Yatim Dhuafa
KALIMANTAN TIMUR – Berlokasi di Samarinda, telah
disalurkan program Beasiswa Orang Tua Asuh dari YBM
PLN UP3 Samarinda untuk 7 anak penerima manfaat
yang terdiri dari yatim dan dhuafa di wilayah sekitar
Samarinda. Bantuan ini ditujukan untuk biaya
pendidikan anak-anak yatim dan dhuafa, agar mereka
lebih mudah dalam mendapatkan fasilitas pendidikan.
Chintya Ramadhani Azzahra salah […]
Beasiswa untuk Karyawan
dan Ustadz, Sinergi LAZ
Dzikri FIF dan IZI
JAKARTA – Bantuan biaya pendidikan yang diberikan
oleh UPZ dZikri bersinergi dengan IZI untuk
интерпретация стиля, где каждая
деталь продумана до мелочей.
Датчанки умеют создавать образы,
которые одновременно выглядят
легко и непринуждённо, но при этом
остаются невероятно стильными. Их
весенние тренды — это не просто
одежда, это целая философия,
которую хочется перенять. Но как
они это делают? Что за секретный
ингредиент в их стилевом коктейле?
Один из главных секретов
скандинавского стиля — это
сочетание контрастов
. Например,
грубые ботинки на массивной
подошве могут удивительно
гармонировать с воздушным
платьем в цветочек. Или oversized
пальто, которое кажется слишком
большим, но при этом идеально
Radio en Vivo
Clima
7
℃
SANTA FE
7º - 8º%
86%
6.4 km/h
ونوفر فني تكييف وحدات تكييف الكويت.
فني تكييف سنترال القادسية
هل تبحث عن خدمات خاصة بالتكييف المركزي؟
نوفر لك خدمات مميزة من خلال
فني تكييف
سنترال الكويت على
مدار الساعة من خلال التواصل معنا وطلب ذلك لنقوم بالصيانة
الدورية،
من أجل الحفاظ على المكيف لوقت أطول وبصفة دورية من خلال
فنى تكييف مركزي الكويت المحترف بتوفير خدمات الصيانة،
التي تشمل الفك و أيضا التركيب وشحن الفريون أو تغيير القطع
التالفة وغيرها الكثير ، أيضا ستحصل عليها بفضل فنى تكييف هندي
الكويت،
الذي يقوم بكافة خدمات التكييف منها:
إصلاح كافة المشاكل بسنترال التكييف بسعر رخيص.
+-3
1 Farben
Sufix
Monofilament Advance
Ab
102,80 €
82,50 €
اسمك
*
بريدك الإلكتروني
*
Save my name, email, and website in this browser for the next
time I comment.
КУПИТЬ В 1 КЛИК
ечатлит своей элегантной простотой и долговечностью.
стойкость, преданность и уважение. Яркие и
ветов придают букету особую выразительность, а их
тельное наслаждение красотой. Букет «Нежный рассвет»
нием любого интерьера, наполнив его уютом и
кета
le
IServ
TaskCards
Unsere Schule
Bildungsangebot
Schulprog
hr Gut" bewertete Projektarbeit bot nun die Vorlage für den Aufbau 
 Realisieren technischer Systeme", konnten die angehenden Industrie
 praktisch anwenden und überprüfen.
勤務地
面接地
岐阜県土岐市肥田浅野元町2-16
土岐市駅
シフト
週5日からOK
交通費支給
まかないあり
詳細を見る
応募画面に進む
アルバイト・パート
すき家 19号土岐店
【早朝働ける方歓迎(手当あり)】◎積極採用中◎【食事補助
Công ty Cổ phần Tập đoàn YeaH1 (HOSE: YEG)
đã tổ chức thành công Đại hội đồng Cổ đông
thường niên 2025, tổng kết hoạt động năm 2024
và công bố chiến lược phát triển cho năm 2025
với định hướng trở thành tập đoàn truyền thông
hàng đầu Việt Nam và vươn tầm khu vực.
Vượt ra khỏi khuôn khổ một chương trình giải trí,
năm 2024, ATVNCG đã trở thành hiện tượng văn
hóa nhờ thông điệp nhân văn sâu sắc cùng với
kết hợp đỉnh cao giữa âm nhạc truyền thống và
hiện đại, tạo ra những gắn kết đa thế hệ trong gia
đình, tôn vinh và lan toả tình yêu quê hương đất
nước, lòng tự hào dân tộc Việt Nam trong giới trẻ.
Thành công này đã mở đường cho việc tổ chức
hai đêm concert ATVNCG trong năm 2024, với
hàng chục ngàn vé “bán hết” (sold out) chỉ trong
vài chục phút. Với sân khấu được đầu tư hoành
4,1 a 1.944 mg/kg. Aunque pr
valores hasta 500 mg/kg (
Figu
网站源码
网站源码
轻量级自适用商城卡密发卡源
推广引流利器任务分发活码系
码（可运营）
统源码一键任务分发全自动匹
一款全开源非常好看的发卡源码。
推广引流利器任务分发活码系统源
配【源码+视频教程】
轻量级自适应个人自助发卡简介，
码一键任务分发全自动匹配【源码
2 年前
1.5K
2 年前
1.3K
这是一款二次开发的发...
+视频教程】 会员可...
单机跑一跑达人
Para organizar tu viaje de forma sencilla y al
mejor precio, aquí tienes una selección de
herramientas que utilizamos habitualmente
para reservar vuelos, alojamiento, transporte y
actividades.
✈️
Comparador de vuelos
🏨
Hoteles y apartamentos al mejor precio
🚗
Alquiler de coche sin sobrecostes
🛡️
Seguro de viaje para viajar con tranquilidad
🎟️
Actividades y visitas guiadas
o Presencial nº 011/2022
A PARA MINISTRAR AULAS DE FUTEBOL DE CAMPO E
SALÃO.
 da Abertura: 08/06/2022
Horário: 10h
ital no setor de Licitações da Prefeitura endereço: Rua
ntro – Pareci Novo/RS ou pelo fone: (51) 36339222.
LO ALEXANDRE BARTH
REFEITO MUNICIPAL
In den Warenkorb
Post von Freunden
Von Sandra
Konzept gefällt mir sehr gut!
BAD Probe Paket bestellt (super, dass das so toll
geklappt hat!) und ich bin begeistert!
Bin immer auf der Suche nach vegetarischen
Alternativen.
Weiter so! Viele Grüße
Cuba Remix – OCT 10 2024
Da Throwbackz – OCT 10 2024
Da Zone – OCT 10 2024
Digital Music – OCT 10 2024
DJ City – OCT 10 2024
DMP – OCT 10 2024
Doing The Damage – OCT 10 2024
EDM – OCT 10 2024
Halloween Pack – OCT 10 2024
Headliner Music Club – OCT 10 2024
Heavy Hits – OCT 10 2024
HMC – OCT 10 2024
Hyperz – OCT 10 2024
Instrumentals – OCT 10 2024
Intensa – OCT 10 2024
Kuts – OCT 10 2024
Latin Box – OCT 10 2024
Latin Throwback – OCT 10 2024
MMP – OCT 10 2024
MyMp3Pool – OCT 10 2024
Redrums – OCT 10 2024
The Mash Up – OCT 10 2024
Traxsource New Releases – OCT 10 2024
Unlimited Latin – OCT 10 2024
-------------------------
Put every line from the start of the rows down to and including the line that contains "Датчанки умеют создавать" into a Markdown table with the columns Line No. and Content, numbering the lines and leaving out blank ones.

| Line No. | Content |
|---|---|
| 1 | Yatim Dhuafa |
| 2 | KALIMANTAN TIMUR – Berlokasi di Samarinda, telah |
| 3 | disalurkan program Beasiswa Orang Tua Asuh dari YBM |
| 4 | PLN UP3 Samarinda untuk 7 anak penerima manfaat |
| 5 | yang terdiri dari yatim dan dhuafa di wilayah sekitar |
| 6 | Samarinda. Bantuan ini ditujukan untuk biaya |
| 7 | pendidikan anak-anak yatim dan dhuafa, agar mereka |
| 8 | lebih mudah dalam mendapatkan fasilitas pendidikan. |
| 9 | Chintya Ramadhani Azzahra salah […] |
| 10 | Beasiswa untuk Karyawan |
| 11 | dan Ustadz, Sinergi LAZ |
| 12 | Dzikri FIF dan IZI |
| 13 | JAKARTA – Bantuan biaya pendidikan yang diberikan |
| 14 | oleh UPZ dZikri bersinergi dengan IZI untuk |
| 15 | интерпретация стиля, где каждая |
| 16 | деталь продумана до мелочей. |
| 17 | Датчанки умеют создавать образы, |